Department of Defense Panel Recommends Disinterrment – American Forces Press Service – April 1998

A DoD senior working group recommends the remains of the Vietnam Unknown be disinterred at Arlington National Cemetery to see if new technology can identify that person.

The panel recommends subjecting the remains to mitochondrial DNA tests developed by the Armed Forces Identification Lab in Rockville, Md. Military experts can use the test to assist in the identification of skeletal remains.

Charles Cragin, acting assistant secretary of defense for reserve affairs, told Pentagon reporters Monday the remains now in the tomb could possibly be one of two men: Air Force 1st Lt. Michael J. Blassie or Army Capt. Rodney Strobridge. Blassie was an A-37 pilot, and Strobridge flew a Cobra helicopter. Both were shot down near An Loc, South Vietnam, on May 11, 1972.

Seven other Americans were lost in a 25-mile radius, and DoD would include them in the test if disinterment occurs.

Cragin said that if Defense Secretary William S. Cohen agrees with the group's recommendation, DoD will have to go to relatives on the mother's side of the family for samples to compare the DNA. Mitochondrial DNA is transported through the maternal line.

Blassie's family has pushed for disinterment. South Vietnamese soldiers recovered the remains and some personal effects from the crash site in October 1972. Prior to 1980, officials labeled the remains “believed to be” Blassie. In 1978, the Central Identification Laboratory in Honolulu, Hawaii, tested the skeletal remains.

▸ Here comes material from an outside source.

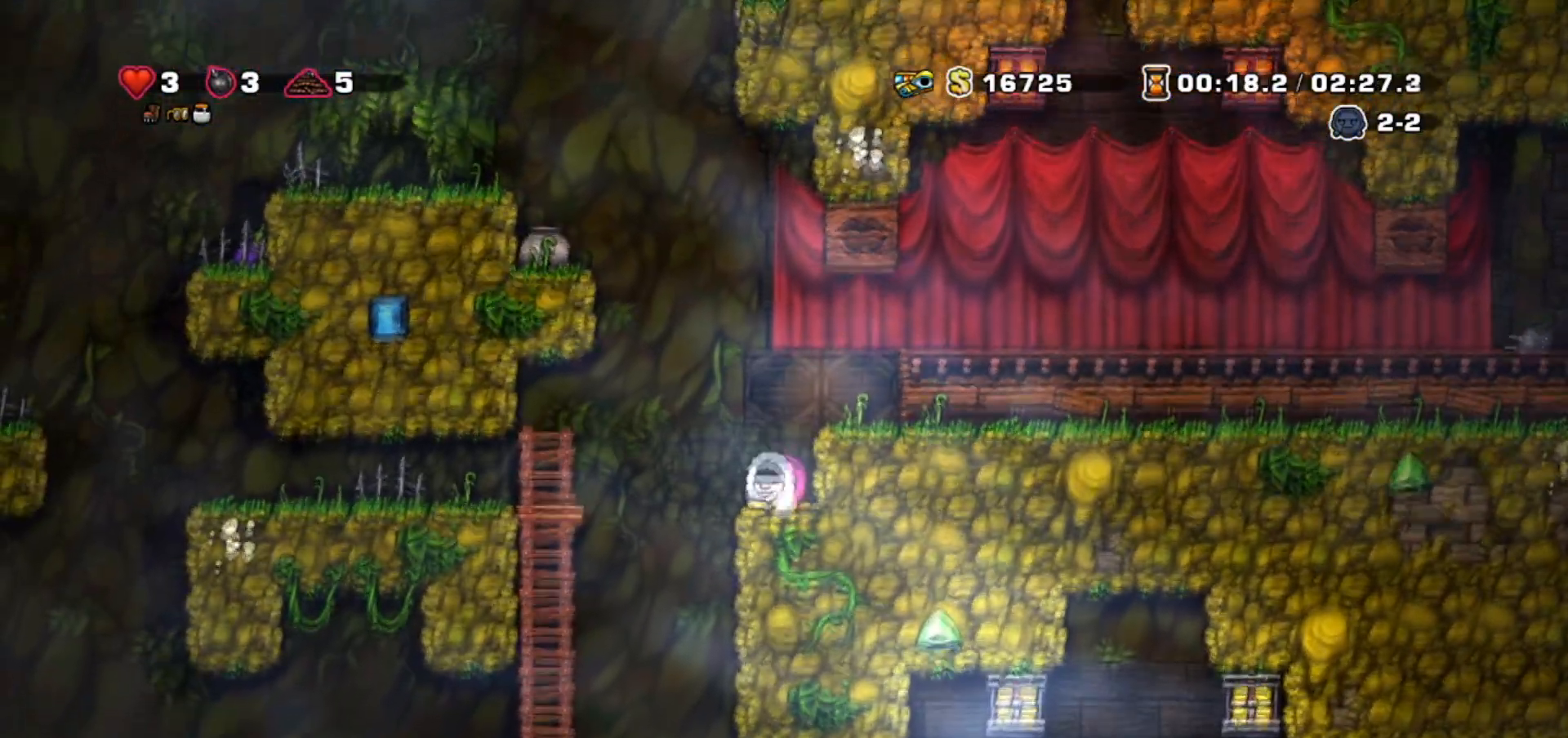
{"keys": ["down", "walk"], "events": []}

“The anthropologists reached the forensic opinion that, looking at the stature of Lt. Blassie when compared with what they consider the outer parameters of the stature of the individual whose right humerus [upper arm] bone they were evaluating, that there was only a 1.1 percent probability that the stature of the individual who belonged to the [bone] could be 1st Lt. Blassie,” Cragin said.

Researchers also conducted blood typing tests on some hair and blood on a flight suit. “That blood typing came back with an O-negative grouping,” Cragin said. “1st Lt. Blassie's blood type was A-positive.”

Cragin said based on the evidence, officials reclassified the remains to “unknown remains X26.”

In 1984, the remains were interred at the Tomb of the Unknowns at Arlington alongside service members from World War I, World War II and the Korean War.

If Cohen decides to disinter the remains, Cragin listed the possible outcomes. “First is that [mitochondrial] DNA testing could conclusively identify the remains … ; second, that [mitochondrial] DNA could determine that there is not a match with any of the nine candidates; or third, that the testing would be inconclusive and we'd essentially be left with a historic record and the facts as we know them today,” Cragin said.

He stressed the report has not been submitted to Cohen. But Cohen, during a press briefing the same day in the Senate, said he would decide in a week or two.

Pentagon officials have contacted relatives of the men affected, veterans groups and Congress. Cragin said the primary issues at stake are the sanctity of the tomb and the U.S. national commitment to a full accounting of missing service members.

He said the senior working group looked at the issues surfaced by the Blassie family, the reliability of mitochondrial DNA tests and the legal implications involved with a disinterment from the Tomb of the Unknowns.

The group concluded there were enough remains to justify disinterment. “The people at [the Central Identification Laboratory] who were familiar with these remains at the time they were interred in the Tomb … expressed the opinion that they felt there was a greater than 50 percent probability of being able to extract mitochondrial DNA from these remains,” Cragin said.

The group asked the DoD general counsel about legal implications in disinterment. “To a great extent we follow the precedent of state law, which is essentially that you disinter when good cause is shown,” Cragin said.